- Associated Press - Tuesday, May 13, 2014

May 11, 2014

The (Alton) Telegraph

Meanwhile, in Springfield

The next few weeks will tell us a lot about whose interests are being served in Springfield.

Mere days remain in the spring legislative session, but one of the biggest issues facing lawmakers remains - whether Illinois taxpayers will be saddled with a sinful 67 percent increase in state income tax.

The increase was greased through in 2011 with the help of lame-duck legislators and a governor who doesn’t seem to think people will remember when he says one thing - promising to veto any call for a tax increase of more than 33 percent - and does another - championing a wallet-draining 67 percent rise.

The money, it was promised, was going to help back down a mountain of overdue bills that contributed to Illinois having one of the worst credit reputations in the nation.

That didn’t happen. Little if any of the money went for the intended use and as a result the state remains almost as in debt as years ago.
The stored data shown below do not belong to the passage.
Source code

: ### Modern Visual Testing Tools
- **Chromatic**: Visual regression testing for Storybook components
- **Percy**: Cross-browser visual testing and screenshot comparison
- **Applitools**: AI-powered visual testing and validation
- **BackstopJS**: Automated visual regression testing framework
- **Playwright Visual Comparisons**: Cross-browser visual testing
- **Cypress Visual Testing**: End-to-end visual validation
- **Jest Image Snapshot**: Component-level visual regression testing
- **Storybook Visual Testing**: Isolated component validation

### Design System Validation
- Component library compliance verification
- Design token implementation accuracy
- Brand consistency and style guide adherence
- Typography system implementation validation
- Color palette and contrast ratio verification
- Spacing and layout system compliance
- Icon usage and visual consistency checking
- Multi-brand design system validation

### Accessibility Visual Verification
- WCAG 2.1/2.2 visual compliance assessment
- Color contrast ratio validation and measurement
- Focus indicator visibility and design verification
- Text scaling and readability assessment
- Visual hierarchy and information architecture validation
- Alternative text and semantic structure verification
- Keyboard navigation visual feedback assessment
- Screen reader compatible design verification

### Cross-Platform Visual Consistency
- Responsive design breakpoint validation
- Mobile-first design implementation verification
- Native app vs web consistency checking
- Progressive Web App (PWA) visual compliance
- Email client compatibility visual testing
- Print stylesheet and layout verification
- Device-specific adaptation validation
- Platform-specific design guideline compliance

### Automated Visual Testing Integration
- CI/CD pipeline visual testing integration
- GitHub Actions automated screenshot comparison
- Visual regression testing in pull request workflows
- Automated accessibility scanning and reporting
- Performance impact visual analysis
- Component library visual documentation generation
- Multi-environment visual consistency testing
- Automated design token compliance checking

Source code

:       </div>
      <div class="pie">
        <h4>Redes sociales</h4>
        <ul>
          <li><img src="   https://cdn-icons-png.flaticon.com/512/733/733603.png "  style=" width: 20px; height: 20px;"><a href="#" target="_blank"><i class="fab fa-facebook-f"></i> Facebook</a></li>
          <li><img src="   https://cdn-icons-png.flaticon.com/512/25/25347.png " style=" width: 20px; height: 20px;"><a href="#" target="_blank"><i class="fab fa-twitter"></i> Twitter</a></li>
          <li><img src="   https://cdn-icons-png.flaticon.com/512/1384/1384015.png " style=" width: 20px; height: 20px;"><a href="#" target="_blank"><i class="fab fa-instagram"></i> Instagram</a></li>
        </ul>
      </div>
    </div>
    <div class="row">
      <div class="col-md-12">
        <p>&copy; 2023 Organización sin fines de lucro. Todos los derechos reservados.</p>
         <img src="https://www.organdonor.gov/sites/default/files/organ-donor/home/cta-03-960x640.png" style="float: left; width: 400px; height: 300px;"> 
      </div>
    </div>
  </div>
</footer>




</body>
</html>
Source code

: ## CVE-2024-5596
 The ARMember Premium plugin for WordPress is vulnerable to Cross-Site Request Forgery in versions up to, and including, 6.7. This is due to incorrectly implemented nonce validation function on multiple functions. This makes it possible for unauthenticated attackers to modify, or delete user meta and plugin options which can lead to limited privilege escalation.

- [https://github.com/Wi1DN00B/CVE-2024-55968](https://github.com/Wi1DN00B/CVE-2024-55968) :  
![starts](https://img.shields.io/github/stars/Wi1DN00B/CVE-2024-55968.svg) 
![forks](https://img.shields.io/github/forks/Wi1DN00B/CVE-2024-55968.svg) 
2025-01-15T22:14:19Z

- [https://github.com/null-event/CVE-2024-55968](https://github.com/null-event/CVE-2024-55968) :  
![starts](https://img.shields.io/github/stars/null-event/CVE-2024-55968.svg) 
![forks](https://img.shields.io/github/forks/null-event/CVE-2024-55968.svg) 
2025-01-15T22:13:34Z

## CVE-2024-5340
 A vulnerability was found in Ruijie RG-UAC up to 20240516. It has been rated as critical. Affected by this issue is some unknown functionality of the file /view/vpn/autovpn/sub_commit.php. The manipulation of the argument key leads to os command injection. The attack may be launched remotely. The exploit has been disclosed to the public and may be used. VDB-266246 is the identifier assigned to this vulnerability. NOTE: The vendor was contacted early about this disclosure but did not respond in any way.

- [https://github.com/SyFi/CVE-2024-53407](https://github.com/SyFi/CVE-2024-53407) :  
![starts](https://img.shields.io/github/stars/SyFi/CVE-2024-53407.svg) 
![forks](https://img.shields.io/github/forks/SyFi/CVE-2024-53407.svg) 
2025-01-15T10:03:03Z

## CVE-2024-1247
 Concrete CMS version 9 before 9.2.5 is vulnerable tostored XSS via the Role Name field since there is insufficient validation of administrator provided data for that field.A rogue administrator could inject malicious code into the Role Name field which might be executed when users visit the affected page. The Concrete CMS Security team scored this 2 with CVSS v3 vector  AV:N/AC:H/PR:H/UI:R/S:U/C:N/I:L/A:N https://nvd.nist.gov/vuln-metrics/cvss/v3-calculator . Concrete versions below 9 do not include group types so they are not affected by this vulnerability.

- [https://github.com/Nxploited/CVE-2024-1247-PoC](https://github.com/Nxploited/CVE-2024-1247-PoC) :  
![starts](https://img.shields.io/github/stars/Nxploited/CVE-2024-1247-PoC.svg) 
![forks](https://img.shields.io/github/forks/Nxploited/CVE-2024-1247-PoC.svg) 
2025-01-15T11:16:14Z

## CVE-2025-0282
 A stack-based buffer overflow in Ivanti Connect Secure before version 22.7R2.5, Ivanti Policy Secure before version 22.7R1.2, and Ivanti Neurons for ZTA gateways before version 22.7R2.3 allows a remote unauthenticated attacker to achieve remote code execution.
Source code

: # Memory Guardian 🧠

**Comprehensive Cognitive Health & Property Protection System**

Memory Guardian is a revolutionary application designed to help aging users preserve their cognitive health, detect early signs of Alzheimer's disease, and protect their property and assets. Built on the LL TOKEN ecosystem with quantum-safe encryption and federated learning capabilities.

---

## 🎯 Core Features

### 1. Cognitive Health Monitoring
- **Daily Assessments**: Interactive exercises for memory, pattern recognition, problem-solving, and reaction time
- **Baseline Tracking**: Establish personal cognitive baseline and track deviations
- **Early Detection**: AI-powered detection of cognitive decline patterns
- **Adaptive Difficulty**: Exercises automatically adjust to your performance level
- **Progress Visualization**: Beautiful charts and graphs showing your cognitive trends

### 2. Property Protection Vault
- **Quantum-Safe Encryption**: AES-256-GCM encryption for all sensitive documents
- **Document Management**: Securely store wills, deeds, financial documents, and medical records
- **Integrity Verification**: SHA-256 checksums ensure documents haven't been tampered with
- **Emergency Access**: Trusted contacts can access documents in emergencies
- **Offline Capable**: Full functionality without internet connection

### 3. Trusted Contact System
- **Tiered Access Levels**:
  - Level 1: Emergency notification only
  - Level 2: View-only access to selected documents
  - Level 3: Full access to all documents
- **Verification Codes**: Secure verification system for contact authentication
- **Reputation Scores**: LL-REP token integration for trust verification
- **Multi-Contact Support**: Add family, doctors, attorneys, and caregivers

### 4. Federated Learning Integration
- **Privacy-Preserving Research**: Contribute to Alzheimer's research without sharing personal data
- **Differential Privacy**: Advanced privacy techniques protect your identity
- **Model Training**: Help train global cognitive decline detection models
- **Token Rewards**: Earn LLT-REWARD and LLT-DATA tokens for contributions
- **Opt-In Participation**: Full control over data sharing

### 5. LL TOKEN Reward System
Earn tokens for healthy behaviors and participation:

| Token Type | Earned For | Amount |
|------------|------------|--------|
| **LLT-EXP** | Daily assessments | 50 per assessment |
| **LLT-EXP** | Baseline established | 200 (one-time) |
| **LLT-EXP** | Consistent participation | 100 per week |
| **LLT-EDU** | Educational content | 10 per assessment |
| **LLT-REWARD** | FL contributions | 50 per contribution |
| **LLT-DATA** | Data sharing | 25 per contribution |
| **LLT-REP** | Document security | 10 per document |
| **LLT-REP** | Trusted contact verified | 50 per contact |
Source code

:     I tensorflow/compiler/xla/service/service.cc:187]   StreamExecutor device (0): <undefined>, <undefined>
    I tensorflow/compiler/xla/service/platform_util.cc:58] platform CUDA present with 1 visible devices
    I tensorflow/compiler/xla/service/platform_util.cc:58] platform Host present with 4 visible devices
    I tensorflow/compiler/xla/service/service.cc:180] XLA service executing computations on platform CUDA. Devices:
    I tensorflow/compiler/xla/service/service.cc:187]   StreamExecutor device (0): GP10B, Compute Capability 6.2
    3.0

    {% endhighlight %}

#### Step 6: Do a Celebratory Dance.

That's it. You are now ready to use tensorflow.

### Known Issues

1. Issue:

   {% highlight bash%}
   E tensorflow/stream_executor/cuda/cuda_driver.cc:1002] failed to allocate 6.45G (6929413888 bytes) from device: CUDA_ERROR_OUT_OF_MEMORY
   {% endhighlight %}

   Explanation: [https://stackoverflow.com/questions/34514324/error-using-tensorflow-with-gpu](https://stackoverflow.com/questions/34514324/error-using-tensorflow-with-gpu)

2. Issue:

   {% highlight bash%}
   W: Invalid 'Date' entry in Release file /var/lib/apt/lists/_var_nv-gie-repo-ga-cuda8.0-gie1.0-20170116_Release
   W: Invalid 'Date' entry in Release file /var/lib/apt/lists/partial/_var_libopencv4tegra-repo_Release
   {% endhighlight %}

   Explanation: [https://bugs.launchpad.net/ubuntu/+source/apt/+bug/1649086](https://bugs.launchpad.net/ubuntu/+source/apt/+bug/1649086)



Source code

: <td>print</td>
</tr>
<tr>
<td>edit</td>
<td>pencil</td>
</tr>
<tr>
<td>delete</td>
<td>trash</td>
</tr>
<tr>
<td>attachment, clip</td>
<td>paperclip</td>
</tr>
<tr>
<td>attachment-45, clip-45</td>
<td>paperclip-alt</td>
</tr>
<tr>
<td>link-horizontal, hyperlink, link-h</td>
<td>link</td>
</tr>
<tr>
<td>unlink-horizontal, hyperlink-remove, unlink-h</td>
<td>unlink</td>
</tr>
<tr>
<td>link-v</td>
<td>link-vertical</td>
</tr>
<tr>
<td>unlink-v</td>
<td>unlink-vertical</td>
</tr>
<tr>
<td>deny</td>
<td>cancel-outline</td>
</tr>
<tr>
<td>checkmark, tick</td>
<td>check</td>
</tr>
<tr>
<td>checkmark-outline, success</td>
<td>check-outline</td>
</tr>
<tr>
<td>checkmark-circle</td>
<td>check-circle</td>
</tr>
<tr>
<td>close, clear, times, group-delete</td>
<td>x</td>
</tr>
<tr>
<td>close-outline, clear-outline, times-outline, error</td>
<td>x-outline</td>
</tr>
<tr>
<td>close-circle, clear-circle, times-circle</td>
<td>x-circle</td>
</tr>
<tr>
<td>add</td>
By the time the tax was supposed to be nearing its end, savvy voters had already clued in to the need for quotes around Quinn’s use of the word “temporary.”

Two proposals for changing the tax structure in the state failed to advance because of a lack of support. One, pushed by House Speaker Michael Madigan, would have created a “millionaire tax” in which those making a million dollars or more in a year would have additional taxes. The other would have switched to a “progressive” tax - another attempt to convince taxpayers they would be paying less that came unraveled because someone did the math. The promise most people would end up paying less in taxes under the plan turned out to be not so true.

Now it’s down to extended the “temporary” tax, and Quinn and Madigan are all in favor of the idea.

Can they get the votes?

Not if lawmakers do what’s best for taxpayers, who on average lose about a week’s pay because of the increase. Many legislators also recognize the political tightrope they would be walking to vote for this in an election year.

There’s some talk around the Capitol that a one-year extension could be floated, which would keep Democratic leadership from having to present a scorched earth budget but be a little more palatable to voters.

We’d rather see a plan that honors the promises made to taxpayers from the beginning.